Being a smarter consumer means making connections. No study has been conducted on the danger of phthalates in sex toys, but studies have been done on phthalates in children’s toys; the results show a link between phthalates and liver and hormonal damage. The European Union and the state of California have now banned the chemicals in children’s toys. Giordani says we need to ask ourselves, “If it’s dangerous for my kid in a pacifier, might it also be dangerous for me in a butt plug?”

Phthalates aren’t just used in butt plugs; they’re used in a lot of toys— a lot of your favorite toys, like the “Rabbit Habit,” with its little pearls of joy. Babeland founder Claire Cavanah says that while Rabbit Habit was one of their best selling toys, they have taken it off the market and replaced it with a new phthalate-free version of the toy.

Giordani and Smitten Kitten partner Jennifer Pritchett went further than just pulling phthalate-infected toys from their shelves. With what they describe as “an information blackout” about the dangers of chemicals in sex toys, Giordani and Pritchett took matters into their own hands.

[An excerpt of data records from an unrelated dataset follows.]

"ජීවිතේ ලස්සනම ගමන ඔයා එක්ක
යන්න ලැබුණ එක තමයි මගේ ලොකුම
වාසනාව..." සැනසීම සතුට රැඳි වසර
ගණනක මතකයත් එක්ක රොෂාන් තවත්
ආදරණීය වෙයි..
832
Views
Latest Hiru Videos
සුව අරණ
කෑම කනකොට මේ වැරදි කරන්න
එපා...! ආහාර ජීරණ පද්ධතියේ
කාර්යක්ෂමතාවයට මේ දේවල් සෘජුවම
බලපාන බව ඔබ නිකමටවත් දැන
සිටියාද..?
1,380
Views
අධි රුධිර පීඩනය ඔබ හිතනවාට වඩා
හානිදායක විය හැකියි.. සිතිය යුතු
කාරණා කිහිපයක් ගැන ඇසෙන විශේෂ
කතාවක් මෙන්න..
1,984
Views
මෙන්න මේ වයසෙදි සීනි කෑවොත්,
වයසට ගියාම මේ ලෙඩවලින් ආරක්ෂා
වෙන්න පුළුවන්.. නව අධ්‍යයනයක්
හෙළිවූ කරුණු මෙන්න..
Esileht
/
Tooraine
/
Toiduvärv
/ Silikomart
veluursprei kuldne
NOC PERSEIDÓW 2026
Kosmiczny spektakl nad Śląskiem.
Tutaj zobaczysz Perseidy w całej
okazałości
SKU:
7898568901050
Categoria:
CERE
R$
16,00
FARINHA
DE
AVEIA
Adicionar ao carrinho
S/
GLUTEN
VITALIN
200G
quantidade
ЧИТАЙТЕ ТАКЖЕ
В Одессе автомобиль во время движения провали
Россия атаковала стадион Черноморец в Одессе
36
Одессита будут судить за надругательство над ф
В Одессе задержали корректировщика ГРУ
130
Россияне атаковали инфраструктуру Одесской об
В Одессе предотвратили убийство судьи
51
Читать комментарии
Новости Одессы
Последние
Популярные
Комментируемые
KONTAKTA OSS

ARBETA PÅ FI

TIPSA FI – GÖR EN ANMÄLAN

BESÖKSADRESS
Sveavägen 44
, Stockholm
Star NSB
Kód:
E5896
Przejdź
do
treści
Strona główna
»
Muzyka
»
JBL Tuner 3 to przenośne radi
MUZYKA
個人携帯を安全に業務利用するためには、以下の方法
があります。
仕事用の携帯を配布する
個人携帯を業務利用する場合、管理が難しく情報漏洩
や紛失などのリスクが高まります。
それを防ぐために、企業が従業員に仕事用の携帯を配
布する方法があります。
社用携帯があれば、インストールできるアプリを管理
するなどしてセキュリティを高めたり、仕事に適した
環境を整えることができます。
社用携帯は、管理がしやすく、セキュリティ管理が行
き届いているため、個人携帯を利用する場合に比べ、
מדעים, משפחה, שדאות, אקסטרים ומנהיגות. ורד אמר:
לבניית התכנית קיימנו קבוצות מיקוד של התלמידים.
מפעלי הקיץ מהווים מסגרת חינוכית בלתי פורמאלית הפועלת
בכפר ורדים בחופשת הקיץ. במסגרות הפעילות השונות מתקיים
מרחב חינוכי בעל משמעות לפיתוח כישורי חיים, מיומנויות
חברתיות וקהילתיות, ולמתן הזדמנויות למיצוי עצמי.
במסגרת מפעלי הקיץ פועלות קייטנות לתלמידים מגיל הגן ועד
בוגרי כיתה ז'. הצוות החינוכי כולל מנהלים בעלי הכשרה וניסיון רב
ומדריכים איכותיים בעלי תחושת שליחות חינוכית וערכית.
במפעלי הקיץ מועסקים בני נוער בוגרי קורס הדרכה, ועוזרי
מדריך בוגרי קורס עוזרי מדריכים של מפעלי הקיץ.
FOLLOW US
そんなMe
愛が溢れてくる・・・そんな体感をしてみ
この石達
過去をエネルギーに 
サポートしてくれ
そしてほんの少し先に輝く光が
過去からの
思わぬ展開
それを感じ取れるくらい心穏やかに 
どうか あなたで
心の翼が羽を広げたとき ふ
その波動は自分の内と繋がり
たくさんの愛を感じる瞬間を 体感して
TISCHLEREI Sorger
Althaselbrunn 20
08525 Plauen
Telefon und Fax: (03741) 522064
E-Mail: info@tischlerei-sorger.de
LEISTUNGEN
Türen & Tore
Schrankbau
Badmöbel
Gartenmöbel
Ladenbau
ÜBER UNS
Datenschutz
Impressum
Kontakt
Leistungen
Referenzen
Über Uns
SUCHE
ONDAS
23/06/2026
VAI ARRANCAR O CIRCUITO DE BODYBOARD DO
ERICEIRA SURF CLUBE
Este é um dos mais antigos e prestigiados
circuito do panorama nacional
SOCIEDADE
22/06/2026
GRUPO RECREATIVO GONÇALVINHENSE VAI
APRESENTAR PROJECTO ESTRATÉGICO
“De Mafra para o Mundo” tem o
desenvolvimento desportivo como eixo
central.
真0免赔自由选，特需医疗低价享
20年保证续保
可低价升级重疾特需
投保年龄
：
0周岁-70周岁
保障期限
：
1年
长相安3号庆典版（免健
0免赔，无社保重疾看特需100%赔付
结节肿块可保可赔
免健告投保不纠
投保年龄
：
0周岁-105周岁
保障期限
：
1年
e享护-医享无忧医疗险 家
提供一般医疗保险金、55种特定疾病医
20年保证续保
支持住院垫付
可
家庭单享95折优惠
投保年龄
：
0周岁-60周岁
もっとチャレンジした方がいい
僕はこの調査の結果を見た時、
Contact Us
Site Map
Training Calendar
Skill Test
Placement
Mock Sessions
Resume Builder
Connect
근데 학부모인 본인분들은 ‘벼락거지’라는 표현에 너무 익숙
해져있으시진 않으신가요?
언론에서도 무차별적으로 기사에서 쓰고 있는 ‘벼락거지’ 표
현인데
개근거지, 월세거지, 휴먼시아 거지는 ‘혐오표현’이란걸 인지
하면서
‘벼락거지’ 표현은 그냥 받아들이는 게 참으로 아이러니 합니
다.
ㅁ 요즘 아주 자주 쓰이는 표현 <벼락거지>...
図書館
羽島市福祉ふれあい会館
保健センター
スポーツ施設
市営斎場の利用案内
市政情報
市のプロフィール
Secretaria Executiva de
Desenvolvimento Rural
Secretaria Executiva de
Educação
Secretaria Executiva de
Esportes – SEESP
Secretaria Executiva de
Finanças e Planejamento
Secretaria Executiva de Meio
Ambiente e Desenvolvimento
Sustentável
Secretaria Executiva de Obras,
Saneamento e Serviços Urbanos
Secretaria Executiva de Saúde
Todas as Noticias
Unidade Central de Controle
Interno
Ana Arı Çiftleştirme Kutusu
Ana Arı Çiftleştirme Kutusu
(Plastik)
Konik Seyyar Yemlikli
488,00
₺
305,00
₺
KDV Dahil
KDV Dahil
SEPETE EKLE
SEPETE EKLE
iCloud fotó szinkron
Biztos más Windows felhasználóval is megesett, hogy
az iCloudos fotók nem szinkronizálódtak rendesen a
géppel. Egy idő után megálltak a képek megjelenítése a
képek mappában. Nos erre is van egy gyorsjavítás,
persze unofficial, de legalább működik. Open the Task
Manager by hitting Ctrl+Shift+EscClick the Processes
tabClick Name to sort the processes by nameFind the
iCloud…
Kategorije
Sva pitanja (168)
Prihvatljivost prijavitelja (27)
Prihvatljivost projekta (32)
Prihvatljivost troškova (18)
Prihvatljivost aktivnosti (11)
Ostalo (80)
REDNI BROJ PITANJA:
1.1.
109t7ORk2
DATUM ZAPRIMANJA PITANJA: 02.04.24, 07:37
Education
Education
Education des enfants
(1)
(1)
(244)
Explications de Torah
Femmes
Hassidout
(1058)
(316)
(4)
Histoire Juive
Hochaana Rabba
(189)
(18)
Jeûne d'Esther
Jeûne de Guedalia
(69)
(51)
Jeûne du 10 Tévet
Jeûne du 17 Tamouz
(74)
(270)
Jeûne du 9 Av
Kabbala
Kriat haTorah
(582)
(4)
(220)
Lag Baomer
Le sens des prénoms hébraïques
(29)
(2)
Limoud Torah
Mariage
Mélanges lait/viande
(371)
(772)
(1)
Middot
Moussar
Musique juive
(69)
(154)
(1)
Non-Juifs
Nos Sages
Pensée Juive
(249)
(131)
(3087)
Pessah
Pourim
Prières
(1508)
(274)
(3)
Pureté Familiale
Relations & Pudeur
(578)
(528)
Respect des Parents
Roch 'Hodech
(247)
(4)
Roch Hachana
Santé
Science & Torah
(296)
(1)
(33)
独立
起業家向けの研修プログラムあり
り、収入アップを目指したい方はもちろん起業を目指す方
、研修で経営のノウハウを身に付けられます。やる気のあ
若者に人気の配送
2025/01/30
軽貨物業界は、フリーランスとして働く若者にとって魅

The CATT founders brought some of the most scrupulous toys to a chemist for testing. Among the chosen toys—the newly popular Cyberskin products. The women were surprised to learn that the product contained no phthalates, but did contain “industrial grade mineral oil,” a compound that Giordani says is “essentially kerosene.”

Giordani says that unless you are a chemist yourself or go to have your toys tested, there’s no way to know the chemical makeup of your toys. But there are ways to tell if your toys contain phthalates. “Trust your nose,” says Giordani. “The new car smell, those are phthalates.” She adds that if the toy melts when boiled, it probably contains phthalates as well.

Many companies, even boutiques, still sell phthalate-infected toys. Some stores urge you to use a condom with anything that may contain dangerous chemicals, but Giordani says there is no proof that a condom will keep you safe from toxins. “If there was,” she says, “we’d all be walking around covered in giant condoms.” She adds that good sex shops should have floor models that you can feel and smell before you buy.

So why are these toxic toys still on the market? Denise Corona, owner of Vixen Creations, a toxic free toy manufacturer in San Francisco says, “it’s all about the profit margin—with a lack of oversight and cheap overseas labor, sex toys are affordable, but not always safe.”

Even with all the dangerous toys on the market, there are still some that are guaranteed harmless—Glass, surgical steel and medical grade silicone are sure to tickle your fancy while keeping you safe.